*** Opening GIVEN DATA ***

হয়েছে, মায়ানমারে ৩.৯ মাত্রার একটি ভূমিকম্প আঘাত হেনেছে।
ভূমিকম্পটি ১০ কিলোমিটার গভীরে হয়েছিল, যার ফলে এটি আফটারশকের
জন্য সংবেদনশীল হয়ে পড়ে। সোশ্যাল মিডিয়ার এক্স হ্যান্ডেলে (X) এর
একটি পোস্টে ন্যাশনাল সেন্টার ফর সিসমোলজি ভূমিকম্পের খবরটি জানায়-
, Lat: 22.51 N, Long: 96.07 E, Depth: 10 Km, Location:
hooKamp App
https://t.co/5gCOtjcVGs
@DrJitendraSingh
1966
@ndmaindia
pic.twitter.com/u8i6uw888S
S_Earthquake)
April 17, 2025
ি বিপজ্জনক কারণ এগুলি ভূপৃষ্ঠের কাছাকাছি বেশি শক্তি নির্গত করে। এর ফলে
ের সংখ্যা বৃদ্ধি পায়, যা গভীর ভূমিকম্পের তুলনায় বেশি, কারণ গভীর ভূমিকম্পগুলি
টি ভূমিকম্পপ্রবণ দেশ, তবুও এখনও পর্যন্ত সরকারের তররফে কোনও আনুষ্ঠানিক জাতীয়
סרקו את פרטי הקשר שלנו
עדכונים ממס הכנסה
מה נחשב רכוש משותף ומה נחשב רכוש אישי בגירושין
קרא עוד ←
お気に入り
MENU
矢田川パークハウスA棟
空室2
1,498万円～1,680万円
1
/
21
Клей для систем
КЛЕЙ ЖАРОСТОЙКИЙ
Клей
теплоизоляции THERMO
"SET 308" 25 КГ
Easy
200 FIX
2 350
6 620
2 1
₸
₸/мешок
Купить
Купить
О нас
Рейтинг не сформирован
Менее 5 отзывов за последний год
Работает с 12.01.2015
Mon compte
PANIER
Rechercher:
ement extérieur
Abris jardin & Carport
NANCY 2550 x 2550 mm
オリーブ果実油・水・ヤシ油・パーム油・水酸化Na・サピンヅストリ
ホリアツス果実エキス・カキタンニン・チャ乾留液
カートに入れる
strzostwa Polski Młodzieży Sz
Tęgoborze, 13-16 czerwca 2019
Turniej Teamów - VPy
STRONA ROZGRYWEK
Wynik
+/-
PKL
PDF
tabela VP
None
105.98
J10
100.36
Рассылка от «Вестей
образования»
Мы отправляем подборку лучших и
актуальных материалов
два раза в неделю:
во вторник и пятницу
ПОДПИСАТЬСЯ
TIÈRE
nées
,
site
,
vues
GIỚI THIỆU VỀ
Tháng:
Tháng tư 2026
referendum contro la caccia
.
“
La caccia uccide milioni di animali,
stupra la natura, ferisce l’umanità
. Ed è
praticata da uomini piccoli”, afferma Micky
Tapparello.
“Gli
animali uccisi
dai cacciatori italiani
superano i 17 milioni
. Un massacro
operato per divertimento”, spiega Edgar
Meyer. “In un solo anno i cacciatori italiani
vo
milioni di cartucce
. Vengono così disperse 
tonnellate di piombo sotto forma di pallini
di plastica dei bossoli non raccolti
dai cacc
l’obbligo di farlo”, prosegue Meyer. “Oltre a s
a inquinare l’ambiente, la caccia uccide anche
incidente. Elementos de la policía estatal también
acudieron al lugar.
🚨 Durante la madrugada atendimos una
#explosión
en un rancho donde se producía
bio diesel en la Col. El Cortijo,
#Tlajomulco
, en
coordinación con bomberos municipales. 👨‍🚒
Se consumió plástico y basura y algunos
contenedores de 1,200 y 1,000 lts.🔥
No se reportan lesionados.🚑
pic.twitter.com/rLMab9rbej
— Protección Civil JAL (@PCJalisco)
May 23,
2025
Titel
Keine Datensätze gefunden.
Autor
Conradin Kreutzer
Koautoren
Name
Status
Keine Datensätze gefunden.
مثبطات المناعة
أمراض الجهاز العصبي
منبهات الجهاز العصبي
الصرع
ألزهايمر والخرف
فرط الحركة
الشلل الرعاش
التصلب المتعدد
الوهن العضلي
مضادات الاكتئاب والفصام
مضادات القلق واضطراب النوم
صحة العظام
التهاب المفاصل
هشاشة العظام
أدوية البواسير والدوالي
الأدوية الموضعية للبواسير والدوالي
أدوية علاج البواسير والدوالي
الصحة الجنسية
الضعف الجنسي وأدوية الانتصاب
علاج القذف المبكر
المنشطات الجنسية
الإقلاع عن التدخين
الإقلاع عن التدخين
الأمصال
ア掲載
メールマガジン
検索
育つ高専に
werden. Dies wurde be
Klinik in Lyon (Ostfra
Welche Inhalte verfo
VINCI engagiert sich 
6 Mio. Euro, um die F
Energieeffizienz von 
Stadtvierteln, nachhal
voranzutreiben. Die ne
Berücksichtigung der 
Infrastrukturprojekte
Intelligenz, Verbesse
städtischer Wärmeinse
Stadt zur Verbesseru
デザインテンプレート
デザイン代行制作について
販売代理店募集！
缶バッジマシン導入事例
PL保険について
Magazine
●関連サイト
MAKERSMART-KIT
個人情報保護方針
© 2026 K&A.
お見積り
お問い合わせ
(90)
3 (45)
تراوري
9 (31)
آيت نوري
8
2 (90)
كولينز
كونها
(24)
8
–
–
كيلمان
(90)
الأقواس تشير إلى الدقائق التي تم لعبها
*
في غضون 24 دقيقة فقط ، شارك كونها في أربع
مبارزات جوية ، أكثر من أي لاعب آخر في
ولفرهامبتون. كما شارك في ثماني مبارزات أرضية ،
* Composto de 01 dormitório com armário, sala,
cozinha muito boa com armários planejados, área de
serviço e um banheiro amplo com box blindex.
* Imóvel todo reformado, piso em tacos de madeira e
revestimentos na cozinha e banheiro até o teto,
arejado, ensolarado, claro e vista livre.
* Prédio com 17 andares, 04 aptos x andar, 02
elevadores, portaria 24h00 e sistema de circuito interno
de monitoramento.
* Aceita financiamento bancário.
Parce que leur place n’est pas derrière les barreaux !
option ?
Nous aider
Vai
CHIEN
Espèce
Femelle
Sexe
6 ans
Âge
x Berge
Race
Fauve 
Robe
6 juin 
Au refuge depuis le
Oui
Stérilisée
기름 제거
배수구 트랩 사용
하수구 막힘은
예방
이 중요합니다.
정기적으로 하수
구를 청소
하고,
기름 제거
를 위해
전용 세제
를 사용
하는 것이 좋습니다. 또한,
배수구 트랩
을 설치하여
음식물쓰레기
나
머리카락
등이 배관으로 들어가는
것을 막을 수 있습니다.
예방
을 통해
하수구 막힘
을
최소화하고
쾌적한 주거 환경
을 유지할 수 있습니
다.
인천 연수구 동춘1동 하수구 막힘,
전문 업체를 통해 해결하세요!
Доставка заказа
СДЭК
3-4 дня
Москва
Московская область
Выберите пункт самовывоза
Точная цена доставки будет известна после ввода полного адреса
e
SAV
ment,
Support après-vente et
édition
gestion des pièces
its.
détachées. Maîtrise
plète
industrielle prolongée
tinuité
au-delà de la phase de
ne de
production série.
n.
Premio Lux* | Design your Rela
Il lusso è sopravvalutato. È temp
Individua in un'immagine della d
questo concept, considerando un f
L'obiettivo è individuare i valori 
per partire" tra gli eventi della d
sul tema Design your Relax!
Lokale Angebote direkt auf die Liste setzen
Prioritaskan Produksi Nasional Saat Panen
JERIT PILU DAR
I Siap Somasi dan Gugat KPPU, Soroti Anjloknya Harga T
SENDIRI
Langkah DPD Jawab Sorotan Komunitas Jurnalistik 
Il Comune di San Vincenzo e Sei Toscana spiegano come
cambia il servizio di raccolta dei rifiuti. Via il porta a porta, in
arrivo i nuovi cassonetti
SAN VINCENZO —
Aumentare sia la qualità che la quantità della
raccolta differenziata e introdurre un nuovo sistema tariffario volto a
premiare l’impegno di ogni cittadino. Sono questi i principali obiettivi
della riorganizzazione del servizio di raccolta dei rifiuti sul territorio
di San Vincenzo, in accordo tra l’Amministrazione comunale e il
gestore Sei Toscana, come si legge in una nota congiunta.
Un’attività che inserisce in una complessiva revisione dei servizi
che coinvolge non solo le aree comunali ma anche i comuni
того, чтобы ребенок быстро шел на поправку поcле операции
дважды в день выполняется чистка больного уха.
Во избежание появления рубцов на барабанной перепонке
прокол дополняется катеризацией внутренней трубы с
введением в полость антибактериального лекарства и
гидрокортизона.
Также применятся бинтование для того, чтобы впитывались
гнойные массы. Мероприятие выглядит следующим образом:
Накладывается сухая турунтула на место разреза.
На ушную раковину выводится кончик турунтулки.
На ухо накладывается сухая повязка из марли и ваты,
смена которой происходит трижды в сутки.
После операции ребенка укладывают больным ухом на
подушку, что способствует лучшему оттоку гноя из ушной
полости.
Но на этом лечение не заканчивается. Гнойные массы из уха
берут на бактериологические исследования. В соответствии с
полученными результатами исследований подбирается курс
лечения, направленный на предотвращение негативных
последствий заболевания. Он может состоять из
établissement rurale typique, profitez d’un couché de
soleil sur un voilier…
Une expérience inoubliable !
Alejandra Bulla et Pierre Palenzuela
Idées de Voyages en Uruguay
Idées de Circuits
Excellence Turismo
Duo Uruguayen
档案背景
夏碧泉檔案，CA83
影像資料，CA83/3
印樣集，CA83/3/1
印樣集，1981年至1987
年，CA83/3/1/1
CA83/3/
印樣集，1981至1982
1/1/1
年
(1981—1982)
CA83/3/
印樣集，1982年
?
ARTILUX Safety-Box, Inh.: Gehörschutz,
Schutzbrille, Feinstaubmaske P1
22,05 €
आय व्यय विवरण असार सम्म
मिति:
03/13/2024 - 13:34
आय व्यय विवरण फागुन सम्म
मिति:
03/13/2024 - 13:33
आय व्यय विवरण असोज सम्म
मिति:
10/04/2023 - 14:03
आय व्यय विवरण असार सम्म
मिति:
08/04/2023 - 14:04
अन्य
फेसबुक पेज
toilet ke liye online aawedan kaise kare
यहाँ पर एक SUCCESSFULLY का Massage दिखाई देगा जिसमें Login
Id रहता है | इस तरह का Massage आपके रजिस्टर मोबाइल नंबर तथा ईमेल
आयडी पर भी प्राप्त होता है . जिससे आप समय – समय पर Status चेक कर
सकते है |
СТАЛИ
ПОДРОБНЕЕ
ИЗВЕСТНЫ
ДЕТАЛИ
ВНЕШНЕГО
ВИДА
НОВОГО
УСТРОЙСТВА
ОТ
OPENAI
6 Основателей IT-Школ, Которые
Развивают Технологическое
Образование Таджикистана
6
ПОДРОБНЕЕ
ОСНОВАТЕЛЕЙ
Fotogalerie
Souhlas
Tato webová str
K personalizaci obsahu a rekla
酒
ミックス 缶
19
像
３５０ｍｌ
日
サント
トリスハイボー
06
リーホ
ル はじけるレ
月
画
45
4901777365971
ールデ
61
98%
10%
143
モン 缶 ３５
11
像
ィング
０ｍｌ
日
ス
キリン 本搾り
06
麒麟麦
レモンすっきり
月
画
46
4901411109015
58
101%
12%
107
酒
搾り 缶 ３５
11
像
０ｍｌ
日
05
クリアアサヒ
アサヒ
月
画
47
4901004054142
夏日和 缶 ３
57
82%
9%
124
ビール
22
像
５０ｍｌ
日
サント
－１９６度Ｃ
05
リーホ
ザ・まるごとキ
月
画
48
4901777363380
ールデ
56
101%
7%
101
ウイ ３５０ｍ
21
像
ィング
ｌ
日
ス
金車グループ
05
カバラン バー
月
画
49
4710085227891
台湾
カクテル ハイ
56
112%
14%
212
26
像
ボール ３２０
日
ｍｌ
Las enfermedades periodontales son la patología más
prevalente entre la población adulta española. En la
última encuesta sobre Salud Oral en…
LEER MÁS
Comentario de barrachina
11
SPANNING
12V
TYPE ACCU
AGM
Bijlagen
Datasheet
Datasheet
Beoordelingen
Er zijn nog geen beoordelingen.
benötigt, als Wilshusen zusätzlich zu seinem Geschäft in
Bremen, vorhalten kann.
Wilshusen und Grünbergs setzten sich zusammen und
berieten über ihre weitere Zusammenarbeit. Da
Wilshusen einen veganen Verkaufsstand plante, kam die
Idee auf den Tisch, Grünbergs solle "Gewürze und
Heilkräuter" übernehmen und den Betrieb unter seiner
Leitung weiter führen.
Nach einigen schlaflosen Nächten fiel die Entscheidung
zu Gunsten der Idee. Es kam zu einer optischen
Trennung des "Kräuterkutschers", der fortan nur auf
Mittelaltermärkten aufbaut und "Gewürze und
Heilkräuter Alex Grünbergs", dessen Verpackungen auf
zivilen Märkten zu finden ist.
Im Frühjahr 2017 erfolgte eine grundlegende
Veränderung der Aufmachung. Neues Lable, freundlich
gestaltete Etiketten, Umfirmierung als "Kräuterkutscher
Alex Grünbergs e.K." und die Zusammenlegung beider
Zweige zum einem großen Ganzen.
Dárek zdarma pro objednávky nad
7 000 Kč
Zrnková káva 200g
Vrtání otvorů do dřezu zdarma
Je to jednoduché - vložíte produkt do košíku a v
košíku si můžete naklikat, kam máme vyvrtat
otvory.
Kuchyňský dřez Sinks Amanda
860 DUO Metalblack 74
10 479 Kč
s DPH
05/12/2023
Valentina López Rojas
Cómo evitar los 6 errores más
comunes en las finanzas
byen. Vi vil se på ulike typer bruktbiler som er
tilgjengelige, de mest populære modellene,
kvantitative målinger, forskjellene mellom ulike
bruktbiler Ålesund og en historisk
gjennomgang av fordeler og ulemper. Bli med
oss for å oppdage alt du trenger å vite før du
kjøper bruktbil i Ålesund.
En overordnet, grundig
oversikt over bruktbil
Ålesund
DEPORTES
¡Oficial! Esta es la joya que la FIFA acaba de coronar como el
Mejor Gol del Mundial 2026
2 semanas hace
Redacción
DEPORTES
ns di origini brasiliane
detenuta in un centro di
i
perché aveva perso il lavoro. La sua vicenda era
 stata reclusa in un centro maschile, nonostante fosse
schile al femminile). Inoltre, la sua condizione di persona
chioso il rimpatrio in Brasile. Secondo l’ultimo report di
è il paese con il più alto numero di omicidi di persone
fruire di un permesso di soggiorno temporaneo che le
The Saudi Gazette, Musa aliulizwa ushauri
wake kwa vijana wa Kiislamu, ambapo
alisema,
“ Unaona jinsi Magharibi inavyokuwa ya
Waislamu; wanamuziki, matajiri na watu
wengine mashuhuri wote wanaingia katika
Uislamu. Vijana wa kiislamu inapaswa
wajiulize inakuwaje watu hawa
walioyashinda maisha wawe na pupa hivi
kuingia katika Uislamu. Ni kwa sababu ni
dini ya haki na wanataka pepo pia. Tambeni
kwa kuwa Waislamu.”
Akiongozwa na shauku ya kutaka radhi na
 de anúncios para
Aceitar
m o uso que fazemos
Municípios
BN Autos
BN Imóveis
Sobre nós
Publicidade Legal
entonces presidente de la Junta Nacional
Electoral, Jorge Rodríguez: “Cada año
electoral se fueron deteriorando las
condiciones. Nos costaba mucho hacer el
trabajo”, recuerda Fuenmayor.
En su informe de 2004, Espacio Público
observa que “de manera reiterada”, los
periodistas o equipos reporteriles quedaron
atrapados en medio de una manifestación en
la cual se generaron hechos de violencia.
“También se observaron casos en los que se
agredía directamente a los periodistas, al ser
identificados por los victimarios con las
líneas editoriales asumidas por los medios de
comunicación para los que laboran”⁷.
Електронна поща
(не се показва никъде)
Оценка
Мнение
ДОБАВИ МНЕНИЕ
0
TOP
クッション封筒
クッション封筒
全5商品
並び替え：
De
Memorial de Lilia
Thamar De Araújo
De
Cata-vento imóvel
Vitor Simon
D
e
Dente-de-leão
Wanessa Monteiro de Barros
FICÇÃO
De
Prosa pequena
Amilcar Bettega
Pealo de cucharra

*** Closing GIVEN DATA ***

_WHAT YOU WILL DO_:
Whatever else the listing above holds, retype exactly only the lines from the one containing "прокол дополняется катеризацией" to the one containing "toilet ke liye online aawedan kaise kare", both ends kept.

_ANSWER SPACE_:
прокол дополняется катеризацией внутренней трубы с
введением в полость антибактериального лекарства и
гидрокортизона.
Также применятся бинтование для того, чтобы впитывались
гнойные массы. Мероприятие выглядит следующим образом:
Накладывается сухая турунтула на место разреза.
На ушную раковину выводится кончик турунтулки.
На ухо накладывается сухая повязка из марли и ваты,
смена которой происходит трижды в сутки.
После операции ребенка укладывают больным ухом на
подушку, что способствует лучшему оттоку гноя из ушной
полости.
Но на этом лечение не заканчивается. Гнойные массы из уха
берут на бактериологические исследования. В соответствии с
полученными результатами исследований подбирается курс
лечения, направленный на предотвращение негативных
последствий заболевания. Он может состоять из
établissement rurale typique, profitez d’un couché de
soleil sur un voilier…
Une expérience inoubliable !
Alejandra Bulla et Pierre Palenzuela
Idées de Voyages en Uruguay
Idées de Circuits
Excellence Turismo
Duo Uruguayen
档案背景
夏碧泉檔案，CA83
影像資料，CA83/3
印樣集，CA83/3/1
印樣集，1981年至1987
年，CA83/3/1/1
CA83/3/
印樣集，1981至1982
1/1/1
年
(1981—1982)
CA83/3/
印樣集，1982年
?
ARTILUX Safety-Box, Inh.: Gehörschutz,
Schutzbrille, Feinstaubmaske P1
22,05 €
आय व्यय विवरण असार सम्म
मिति:
03/13/2024 - 13:34
आय व्यय विवरण फागुन सम्म
मिति:
03/13/2024 - 13:33
आय व्यय विवरण असोज सम्म
मिति:
10/04/2023 - 14:03
आय व्यय विवरण असार सम्म
मिति:
08/04/2023 - 14:04
अन्य
फेसबुक पेज
toilet ke liye online aawedan kaise kare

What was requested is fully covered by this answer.